Task objective:
Whenever a line in the data holds the string "trajectories", copy that line.
•••
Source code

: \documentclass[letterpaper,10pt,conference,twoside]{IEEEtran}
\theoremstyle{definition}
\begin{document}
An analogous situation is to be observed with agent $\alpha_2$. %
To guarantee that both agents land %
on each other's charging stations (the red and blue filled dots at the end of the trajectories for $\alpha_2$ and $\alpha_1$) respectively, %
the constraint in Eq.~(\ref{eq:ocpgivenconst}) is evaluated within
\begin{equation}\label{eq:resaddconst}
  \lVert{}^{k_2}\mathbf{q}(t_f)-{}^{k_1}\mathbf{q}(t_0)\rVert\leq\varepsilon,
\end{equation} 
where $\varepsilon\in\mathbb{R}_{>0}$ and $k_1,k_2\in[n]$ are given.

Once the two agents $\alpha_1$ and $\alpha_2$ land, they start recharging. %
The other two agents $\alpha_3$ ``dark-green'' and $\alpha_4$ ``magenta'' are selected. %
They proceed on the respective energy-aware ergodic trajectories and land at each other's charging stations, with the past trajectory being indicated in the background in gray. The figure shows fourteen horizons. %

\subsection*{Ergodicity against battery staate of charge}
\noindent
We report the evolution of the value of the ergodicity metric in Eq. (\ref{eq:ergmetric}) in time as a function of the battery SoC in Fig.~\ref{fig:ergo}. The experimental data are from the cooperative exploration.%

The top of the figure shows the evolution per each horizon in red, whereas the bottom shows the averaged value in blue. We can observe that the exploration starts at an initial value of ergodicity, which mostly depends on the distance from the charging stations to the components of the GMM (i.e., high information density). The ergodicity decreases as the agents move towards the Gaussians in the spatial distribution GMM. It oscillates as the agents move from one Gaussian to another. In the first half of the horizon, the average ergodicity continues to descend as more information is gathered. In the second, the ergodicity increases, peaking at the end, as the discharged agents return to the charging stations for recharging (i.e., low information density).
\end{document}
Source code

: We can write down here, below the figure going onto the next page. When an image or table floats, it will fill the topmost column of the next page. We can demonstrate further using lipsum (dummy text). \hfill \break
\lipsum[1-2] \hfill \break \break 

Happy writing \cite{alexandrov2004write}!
•••
Answer to the problem:
on each other's charging stations (the red and blue filled dots at the end of the trajectories for $\alpha_2$ and $\alpha_1$) respectively, %
They proceed on the respective energy-aware ergodic trajectories and land at each other's charging stations, with the past trajectory being indicated in the background in gray. The figure shows fourteen horizons. %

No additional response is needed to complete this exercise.